Given the Jordan canonical form of a matrix $A$, I want to show that an arbitrary Jordan block of $A$ corresponding to the eigenvalue $\lambda$, $J_{k}(\lambda)$, gives rise to precisely one Jordan block $J_{k}(\lambda^{2})$ for $J_{k}(\lambda)^{2}$.

Let $J_{k}(\lambda)=\lambda I + N$, where $N=J_{k}(0)$. Then $J_{k}(\lambda)^{2}=\lambda^{2}I+2\lambda N +N^{2}=\lambda^{2}I+N'$.

Now consider $\mathrm{rank}(J_{k}(\lambda)-\lambda I)=\mathrm{rank}(N).$

By construction, $N$ is the matrix with all zero entries except for $1$'s on the super diagonal, so $\mathrm{rank}(N^{i})=k-i$ for $i=1,2,...,k$. Initially the rank of $N$ is $k-1^{(*)}$ because the first column consists of all zeros and the rest of the columns contain nonzero entries.
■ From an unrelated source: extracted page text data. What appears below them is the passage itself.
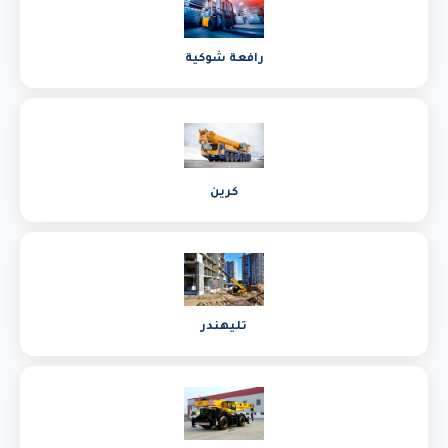
رافعة شوكية
كرين
تليهندر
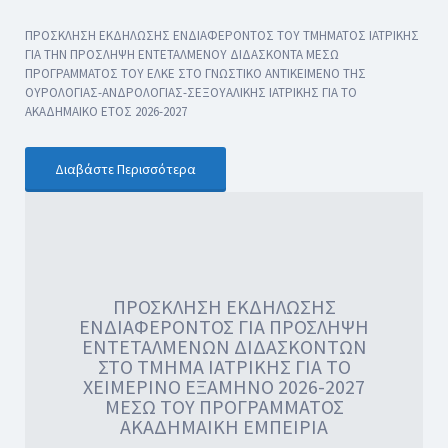
ΠΡΟΣΚΛΗΣΗ ΕΚΔΗΛΩΣΗΣ ΕΝΔΙΑΦΕΡΟΝΤΟΣ ΤΟΥ ΤΜΗΜΑΤΟΣ ΙΑΤΡΙΚΗΣ
ΓΙΑ ΤΗΝ ΠΡΟΣΛΗΨΗ ΕΝΤΕΤΑΛΜΕΝΟΥ ΔΙΔΑΣΚΟΝΤΑ ΜΕΣΩ
ΠΡΟΓΡΑΜΜΑΤΟΣ ΤΟΥ ΕΛΚΕ ΣΤΟ ΓΝΩΣΤΙΚΟ ΑΝΤΙΚΕΙΜΕΝΟ ΤΗΣ
ΟΥΡΟΛΟΓΙΑΣ-ΑΝΔΡΟΛΟΓΙΑΣ-ΣΕΞΟΥΑΛΙΚΗΣ ΙΑΤΡΙΚΗΣ ΓΙΑ ΤΟ
ΑΚΑΔΗΜΑΙΚΟ ΕΤΟΣ 2026-2027
Διαβάστε Περισσότερα
ΠΡΟΣΚΛΗΣΗ ΕΚΔΗΛΩΣΗΣ
ΕΝΔΙΑΦΕΡΟΝΤΟΣ ΓΙΑ ΠΡΟΣΛΗΨΗ
ΕΝΤΕΤΑΛΜΕΝΩΝ ΔΙΔΑΣΚΟΝΤΩΝ
ΣΤΟ ΤΜΗΜΑ ΙΑΤΡΙΚΗΣ ΓΙΑ ΤΟ
ΧΕΙΜΕΡΙΝΟ ΕΞΑΜΗΝΟ 2026-2027
ΜΕΣΩ ΤΟΥ ΠΡΟΓΡΑΜΜΑΤΟΣ
ΑΚΑΔΗΜΑΙΚΗ ΕΜΠΕΙΡΙΑ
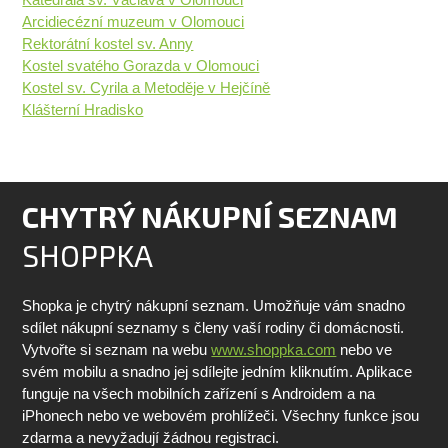
Arcidiecézní muzeum v Olomouci
Rektorátní kostel sv. Anny
Kostel svatého Gorazda v Olomouci
Kostel sv. Cyrila a Metoděje v Hejčíně
Klášterní Hradisko
CHYTRÝ NÁKUPNÍ SEZNAM
SHOPPKA
Shopka je chytrý nákupní seznam. Umožňuje vám snadno
sdílet nákupní seznamy s členy vaší rodiny či domácnosti.
Vytvořte si seznam na webu
www.shoppka.com
nebo ve
svém mobilu a snadno jej sdílejte jedním kliknutím. Aplikace
funguje na všech mobilních zařízení s Androidem a na
iPhonech nebo ve webovém prohlížeči. Všechny funkce jsou
zdarma a nevyžadují žádnou registraci.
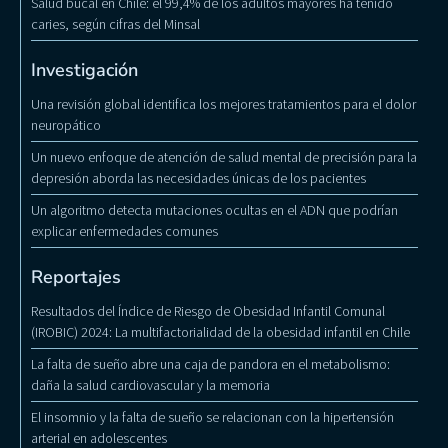
Salud bucal en Chile: el 99,4% de los adultos mayores ha tenido
caries, según cifras del Minsal
Investigación
Una revisión global identifica los mejores tratamientos para el dolor
neuropático
Un nuevo enfoque de atención de salud mental de precisión para la
depresión aborda las necesidades únicas de los pacientes
Un algoritmo detecta mutaciones ocultas en el ADN que podrían
explicar enfermedades comunes
Reportajes
Resultados del Índice de Riesgo de Obesidad Infantil Comunal
(IROBIC) 2024: La multifactorialidad de la obesidad infantil en Chile
La falta de sueño abre una caja de pandora en el metabolismo:
daña la salud cardiovascular y la memoria
El insomnio y la falta de sueño se relacionan con la hipertensión
arterial en adolescentes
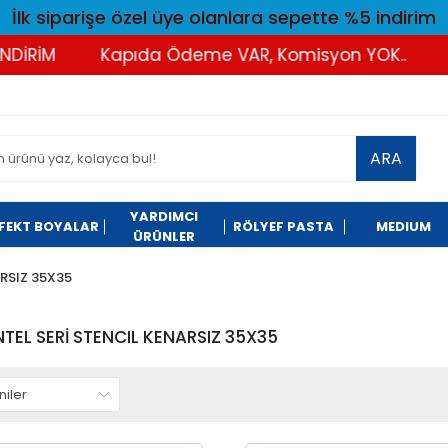
İlk siparişe özel üye olanlara sepette %5 indirim
Kapıda Ödeme VAR, Komisyon YOK..
Tüm Alı
ARA
YARDIMCI
FEKT BOYALAR
RÖLYEF PASTA
MEDIUM
ÜRÜNLER
ARSIZ 35X35
NTEL SERİ STENCIL KENARSIZ 35X35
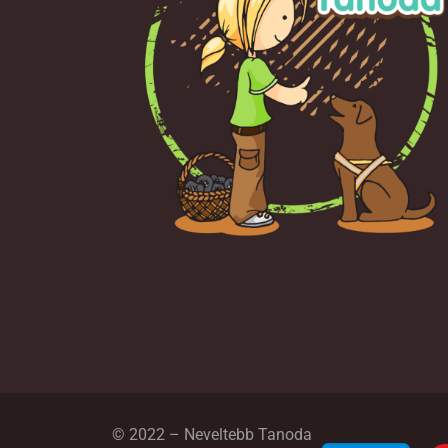
© 2022 – Neveltebb Tanoda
Each successive power of $N$ reduces the rank by $1$. Similarly,

$\mathrm{rank}(J_{k}(\lambda)^{2}-\lambda^{2} I)=\mathrm{rank}(N')$ and for similar reasons $\mathrm{rank}(N'^{i})=k-i$ for $i=1,2,...,k$.

Therefore $\mathrm{rank}(J_{k}(\lambda)-\lambda I)^{i}=\mathrm{rank}(J_{k}^{2}(\lambda)-\lambda^{2} I)^{i}$ for $i=1,2,...,k$.
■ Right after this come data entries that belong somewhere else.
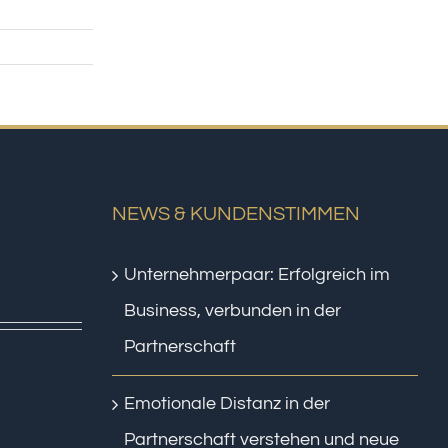
NEWS & KUNDENSTIMMEN
Unternehmerpaar: Erfolgreich im
Business, verbunden in der
Partnerschaft
Emotionale Distanz in der
Partnerschaft verstehen und neue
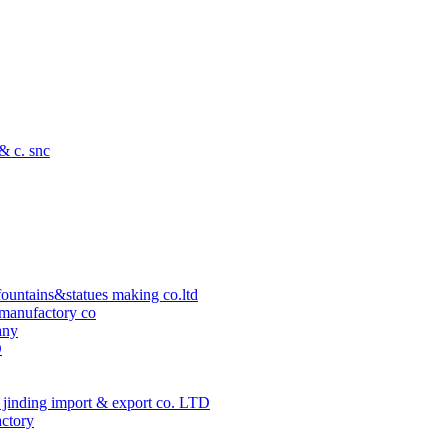
 & c. snc
ountains&statues making co.ltd
manufactory co
any
D
jinding import & export co. LTD
actory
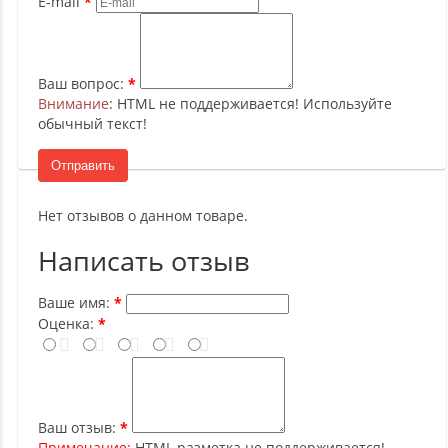
E-mail
Ваш вопрос:
Внимание
: HTML не поддерживается! Используйте
обычный текст!
Отправить
Нет отзывов о данном товаре.
Написать отзыв
Ваше имя:
Оценка:
Ваш отзыв:
Примечание:
HTML разметка не поддерживается!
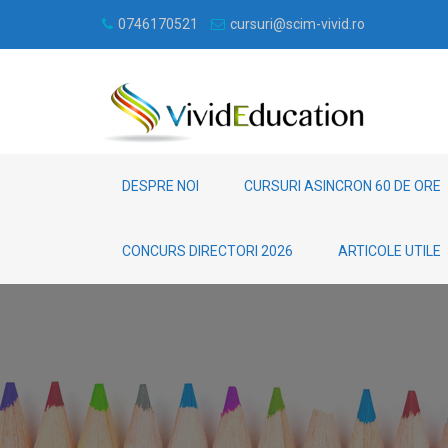
0746170521
cursuri@scim-vivid.ro
DESPRE NOI
CURSURI ASINCRON 60 DE ORE
CONCURS DIRECTORI 2026
ARTICOLE UTILE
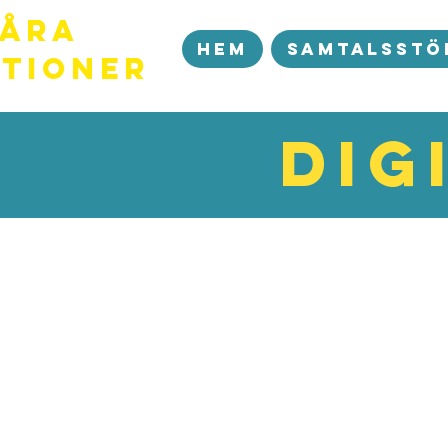
Våra
Hem
Samtalsstö
ationer
Dig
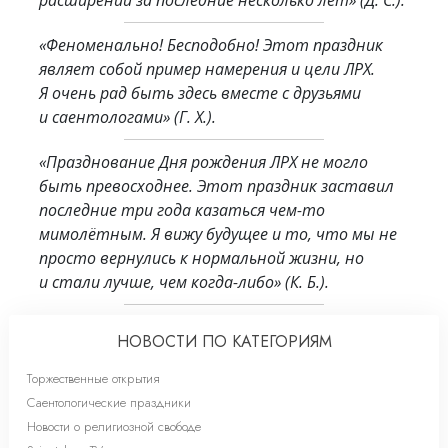
«Феноменально! Бесподобно! Этот праздник
являет собой пример намерения и цели ЛРХ.
Я очень рад быть здесь вместе с друзьями
и саентологами»
(Г. Х.).
«Празднование Дня рождения ЛРХ не могло
быть превосходнее. Этот праздник заставил
последние три года казаться чем-то
мимолётным. Я вижу будущее и то, что мы не
просто вернулись к нормальной жизни, но
и стали лучше, чем когда-либо»
(К. Б.).
НОВОСТИ ПО КАТЕГОРИЯМ
Торжественные открытия
Саентологические праздники
Новости о религиозной свободе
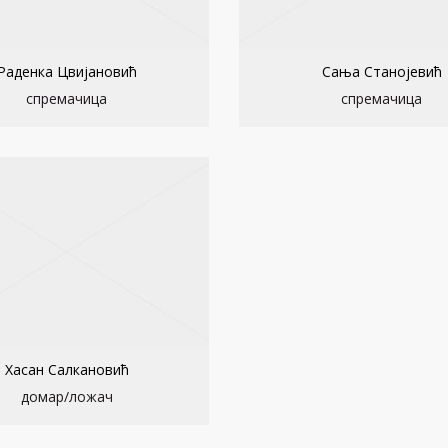
Раденка Цвијановић
Сања Станојевић
спремачица
спремачица
Хасан Салкановић
домар/ложач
In particular, $\mathrm{rank}(J_{k}(\lambda)^{2}-\lambda^{2} I)^{0}=k$ and $\mathrm{rank}(J_{k}(\lambda)^{2}-\lambda^{2} I)^{1}=k-1.$ This tells us that the Jordan canonical form of the single Jordan block $J_{k}(\lambda)^{2}$ is $J_{k}(\lambda^{2})$. (If $\mathrm{rank}(J_{k}(\lambda)^{2}-\lambda^{2} I)^{1}>k-1$ then the Jordan canonical form for $J_{k}(\lambda)^{2}$ would contain more than one block.)

$^{(*)}$ Note: I glossed over the proof that $N=J_{k}(0)$ has rank $k-1$. I think to prove this I can argue that since $I_{k-1}$ has rank $k-1$, by appending first a $1\times k-1$ zero row to $I_{k}$ and then a $k\times 1$ zero column, the rank remains unchanged. And by the property of nilpotent matrices, successive power reduce the rank by 1.